• Stored records:
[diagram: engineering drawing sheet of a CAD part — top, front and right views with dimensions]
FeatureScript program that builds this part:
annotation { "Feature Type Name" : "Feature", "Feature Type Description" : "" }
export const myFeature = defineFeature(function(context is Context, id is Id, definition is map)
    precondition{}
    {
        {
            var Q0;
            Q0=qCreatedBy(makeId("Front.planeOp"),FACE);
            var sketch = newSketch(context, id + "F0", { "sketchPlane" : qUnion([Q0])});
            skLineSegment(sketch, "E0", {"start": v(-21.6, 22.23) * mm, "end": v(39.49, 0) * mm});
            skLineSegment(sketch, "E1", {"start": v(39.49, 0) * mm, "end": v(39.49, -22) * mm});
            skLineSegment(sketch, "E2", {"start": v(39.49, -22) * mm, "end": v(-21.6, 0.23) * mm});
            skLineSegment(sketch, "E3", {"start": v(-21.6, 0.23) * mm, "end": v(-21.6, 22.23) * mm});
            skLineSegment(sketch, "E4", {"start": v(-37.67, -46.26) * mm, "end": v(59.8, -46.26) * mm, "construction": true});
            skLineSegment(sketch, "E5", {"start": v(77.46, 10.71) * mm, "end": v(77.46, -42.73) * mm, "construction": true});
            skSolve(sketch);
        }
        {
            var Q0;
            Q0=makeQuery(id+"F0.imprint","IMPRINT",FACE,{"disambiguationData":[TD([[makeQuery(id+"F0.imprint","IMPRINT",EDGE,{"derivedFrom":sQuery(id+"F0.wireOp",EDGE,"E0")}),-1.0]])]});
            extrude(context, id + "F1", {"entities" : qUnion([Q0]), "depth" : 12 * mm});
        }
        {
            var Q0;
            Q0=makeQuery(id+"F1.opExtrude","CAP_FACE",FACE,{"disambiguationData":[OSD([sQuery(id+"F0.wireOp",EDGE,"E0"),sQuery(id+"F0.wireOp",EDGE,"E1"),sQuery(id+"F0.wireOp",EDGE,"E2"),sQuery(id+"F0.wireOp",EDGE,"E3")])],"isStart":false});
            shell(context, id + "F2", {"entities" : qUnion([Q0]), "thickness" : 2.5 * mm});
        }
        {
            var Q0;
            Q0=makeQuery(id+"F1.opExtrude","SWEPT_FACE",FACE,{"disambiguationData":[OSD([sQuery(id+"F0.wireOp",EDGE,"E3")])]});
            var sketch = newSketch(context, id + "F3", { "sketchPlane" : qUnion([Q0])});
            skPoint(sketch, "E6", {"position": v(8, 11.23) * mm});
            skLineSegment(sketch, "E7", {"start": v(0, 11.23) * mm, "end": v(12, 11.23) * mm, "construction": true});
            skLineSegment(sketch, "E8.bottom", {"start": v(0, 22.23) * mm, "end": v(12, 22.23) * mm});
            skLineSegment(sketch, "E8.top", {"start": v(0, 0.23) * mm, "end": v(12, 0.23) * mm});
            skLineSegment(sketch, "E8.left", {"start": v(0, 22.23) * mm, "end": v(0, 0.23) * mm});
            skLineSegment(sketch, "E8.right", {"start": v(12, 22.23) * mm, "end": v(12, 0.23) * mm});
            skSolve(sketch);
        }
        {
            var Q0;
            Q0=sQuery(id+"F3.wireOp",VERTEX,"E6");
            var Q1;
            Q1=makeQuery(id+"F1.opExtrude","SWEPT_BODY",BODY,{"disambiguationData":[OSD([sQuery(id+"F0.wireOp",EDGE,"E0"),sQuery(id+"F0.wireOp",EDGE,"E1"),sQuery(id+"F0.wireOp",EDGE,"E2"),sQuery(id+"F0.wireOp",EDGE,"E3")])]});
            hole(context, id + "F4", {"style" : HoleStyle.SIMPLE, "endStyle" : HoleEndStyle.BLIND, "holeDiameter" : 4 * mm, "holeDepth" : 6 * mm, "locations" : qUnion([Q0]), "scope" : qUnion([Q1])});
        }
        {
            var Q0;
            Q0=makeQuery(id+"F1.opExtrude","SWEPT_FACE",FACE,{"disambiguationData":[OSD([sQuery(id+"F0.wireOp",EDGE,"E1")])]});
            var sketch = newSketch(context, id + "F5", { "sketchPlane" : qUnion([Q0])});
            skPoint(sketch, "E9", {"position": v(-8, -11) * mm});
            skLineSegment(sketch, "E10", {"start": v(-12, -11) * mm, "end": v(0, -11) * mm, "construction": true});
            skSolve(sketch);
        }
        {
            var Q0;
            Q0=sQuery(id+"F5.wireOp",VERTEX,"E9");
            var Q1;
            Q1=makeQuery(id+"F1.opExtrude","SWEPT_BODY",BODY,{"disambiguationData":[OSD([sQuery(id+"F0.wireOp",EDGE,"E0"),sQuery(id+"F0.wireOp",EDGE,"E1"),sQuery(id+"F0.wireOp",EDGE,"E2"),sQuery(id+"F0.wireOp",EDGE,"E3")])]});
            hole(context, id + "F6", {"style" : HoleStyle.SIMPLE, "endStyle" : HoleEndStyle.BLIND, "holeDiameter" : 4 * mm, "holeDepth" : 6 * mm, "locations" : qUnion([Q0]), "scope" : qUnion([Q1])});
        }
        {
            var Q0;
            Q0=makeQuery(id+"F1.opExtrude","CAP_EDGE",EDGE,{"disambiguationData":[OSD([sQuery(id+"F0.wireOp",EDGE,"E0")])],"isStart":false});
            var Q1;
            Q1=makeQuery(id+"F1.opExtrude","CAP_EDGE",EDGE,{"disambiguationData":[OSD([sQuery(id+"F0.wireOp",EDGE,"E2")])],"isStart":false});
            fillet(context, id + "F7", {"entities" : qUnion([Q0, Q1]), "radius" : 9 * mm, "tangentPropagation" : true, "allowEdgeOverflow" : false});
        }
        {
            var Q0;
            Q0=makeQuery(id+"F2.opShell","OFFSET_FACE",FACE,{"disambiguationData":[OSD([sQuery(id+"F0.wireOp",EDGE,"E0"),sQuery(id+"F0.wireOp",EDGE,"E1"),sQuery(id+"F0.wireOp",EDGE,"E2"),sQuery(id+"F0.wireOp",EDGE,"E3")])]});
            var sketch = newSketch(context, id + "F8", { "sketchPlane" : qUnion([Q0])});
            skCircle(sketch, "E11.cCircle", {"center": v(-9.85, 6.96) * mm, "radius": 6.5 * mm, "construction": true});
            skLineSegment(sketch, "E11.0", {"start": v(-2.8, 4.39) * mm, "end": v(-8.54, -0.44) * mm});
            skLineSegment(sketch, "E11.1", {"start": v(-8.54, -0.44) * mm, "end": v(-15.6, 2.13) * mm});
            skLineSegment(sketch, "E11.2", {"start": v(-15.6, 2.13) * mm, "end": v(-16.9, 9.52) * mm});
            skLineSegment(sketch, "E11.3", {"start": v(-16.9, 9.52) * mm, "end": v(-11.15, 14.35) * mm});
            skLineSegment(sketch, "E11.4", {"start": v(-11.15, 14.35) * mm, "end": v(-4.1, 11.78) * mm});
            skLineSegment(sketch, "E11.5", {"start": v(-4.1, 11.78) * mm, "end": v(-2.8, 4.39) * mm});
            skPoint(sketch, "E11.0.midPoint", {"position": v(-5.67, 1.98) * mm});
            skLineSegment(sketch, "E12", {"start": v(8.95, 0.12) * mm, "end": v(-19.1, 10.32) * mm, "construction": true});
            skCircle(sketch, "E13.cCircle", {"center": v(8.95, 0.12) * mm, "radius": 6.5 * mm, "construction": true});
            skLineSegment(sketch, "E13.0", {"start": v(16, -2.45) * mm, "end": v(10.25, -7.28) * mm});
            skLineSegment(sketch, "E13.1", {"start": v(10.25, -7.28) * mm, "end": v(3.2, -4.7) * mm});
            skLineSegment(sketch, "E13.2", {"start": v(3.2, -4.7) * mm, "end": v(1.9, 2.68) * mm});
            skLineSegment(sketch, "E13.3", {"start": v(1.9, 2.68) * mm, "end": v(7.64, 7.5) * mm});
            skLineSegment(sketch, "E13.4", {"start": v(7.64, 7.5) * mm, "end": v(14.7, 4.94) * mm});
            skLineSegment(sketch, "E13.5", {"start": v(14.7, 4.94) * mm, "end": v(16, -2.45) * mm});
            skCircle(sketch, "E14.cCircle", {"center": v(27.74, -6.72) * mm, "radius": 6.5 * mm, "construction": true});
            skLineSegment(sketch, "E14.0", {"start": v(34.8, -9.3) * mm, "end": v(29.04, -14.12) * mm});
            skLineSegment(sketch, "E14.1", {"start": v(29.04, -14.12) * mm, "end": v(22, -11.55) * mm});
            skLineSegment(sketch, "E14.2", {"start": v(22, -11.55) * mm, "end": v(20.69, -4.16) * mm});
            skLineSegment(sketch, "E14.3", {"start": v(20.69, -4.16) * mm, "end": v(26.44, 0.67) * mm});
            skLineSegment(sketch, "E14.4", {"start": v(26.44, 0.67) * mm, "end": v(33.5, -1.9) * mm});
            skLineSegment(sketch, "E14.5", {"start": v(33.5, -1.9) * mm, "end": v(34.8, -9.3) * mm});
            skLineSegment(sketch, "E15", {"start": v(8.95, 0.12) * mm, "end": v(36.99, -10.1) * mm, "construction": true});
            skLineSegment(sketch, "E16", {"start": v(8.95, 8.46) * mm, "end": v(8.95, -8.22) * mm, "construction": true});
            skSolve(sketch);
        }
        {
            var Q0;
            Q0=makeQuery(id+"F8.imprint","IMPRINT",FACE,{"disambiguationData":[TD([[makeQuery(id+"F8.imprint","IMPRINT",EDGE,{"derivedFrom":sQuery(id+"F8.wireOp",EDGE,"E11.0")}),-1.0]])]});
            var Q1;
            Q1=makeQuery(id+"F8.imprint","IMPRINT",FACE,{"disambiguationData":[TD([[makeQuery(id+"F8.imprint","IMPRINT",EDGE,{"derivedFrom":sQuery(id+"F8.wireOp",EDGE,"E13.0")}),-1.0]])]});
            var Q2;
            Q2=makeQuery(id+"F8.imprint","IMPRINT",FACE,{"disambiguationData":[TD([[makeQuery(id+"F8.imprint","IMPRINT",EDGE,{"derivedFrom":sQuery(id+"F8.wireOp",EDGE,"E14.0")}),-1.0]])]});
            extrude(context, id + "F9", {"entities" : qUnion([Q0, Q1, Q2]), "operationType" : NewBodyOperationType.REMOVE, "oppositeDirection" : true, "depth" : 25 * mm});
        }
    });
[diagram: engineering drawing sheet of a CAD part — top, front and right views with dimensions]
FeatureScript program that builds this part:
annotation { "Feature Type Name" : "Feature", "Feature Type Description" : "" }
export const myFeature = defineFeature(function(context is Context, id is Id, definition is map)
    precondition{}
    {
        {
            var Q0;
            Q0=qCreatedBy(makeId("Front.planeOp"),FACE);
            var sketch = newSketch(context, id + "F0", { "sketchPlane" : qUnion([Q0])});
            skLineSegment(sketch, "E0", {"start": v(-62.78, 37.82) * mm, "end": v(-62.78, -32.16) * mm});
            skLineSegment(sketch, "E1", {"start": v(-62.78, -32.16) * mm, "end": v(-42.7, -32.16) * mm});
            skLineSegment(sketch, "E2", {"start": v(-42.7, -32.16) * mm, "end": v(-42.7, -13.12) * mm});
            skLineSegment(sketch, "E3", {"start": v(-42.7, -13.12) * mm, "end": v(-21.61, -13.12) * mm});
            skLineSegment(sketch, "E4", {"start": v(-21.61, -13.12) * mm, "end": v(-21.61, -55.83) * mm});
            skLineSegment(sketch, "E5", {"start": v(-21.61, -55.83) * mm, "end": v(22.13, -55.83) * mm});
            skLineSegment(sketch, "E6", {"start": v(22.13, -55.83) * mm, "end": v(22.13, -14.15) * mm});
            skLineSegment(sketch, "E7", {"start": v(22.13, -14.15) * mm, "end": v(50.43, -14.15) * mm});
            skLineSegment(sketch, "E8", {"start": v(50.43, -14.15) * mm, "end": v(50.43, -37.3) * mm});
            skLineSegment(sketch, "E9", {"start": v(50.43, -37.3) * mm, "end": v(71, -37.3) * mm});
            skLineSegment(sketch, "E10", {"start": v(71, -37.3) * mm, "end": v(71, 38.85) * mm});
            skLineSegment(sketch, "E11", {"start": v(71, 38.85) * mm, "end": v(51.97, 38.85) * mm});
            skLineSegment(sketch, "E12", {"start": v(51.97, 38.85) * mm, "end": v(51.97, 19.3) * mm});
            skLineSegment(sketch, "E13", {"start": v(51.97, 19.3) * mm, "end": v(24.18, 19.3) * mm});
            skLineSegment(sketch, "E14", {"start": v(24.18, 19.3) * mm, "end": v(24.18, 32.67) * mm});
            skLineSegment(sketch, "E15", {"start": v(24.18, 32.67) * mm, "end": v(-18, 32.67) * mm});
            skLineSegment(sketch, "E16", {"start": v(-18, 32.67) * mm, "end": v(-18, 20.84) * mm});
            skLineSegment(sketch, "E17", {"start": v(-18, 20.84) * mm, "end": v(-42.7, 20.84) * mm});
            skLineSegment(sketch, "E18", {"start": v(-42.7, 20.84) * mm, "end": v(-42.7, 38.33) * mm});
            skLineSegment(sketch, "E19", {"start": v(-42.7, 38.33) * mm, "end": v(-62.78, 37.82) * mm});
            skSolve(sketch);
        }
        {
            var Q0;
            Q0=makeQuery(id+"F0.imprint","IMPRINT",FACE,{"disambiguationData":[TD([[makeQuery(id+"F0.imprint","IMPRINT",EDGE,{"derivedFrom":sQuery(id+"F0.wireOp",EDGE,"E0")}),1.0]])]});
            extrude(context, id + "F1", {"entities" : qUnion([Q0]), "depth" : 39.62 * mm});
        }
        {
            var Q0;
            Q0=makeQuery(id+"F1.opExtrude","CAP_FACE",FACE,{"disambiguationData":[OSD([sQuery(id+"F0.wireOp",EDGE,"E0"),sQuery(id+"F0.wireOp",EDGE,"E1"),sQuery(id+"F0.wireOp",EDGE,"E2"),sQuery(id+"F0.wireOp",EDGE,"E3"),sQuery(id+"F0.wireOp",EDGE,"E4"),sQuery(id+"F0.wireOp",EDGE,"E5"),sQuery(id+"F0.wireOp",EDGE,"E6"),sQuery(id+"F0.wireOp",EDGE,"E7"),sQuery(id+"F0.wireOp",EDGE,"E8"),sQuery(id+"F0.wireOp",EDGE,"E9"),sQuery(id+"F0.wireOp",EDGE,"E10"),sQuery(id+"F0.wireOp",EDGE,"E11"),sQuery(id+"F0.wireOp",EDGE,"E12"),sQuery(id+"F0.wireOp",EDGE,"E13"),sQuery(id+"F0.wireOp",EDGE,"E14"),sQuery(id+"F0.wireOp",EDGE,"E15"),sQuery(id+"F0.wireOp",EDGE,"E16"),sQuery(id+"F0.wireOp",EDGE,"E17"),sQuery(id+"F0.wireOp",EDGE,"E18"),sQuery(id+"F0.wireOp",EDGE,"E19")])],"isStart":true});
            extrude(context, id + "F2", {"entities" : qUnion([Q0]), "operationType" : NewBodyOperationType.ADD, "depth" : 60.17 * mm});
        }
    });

• What the task requires: Output the lines above, from the first one through the line that contains "v(-37.67, -46.26) *", as a Markdown table with the columns Row and Line text. Number each row and omit blank lines.

• Answer below:
| Row | Line text |
|---|---|
| 1 | [diagram: engineering drawing sheet of a CAD part — top, front and right views with dimensions] |
| 2 | FeatureScript program that builds this part: |
| 3 | annotation { "Feature Type Name" : "Feature", "Feature Type Description" : "" } |
| 4 | export const myFeature = defineFeature(function(context is Context, id is Id, definition is map) |
| 5 |     precondition{} |
| 6 |     { |
| 7 |         { |
| 8 |             var Q0; |
| 9 |             Q0=qCreatedBy(makeId("Front.planeOp"),FACE); |
| 10 |             var sketch = newSketch(context, id + "F0", { "sketchPlane" : qUnion([Q0])}); |
| 11 |             skLineSegment(sketch, "E0", {"start": v(-21.6, 22.23) * mm, "end": v(39.49, 0) * mm}); |
| 12 |             skLineSegment(sketch, "E1", {"start": v(39.49, 0) * mm, "end": v(39.49, -22) * mm}); |
| 13 |             skLineSegment(sketch, "E2", {"start": v(39.49, -22) * mm, "end": v(-21.6, 0.23) * mm}); |
| 14 |             skLineSegment(sketch, "E3", {"start": v(-21.6, 0.23) * mm, "end": v(-21.6, 22.23) * mm}); |
| 15 |             skLineSegment(sketch, "E4", {"start": v(-37.67, -46.26) * mm, "end": v(59.8, -46.26) * mm, "construction": true}); |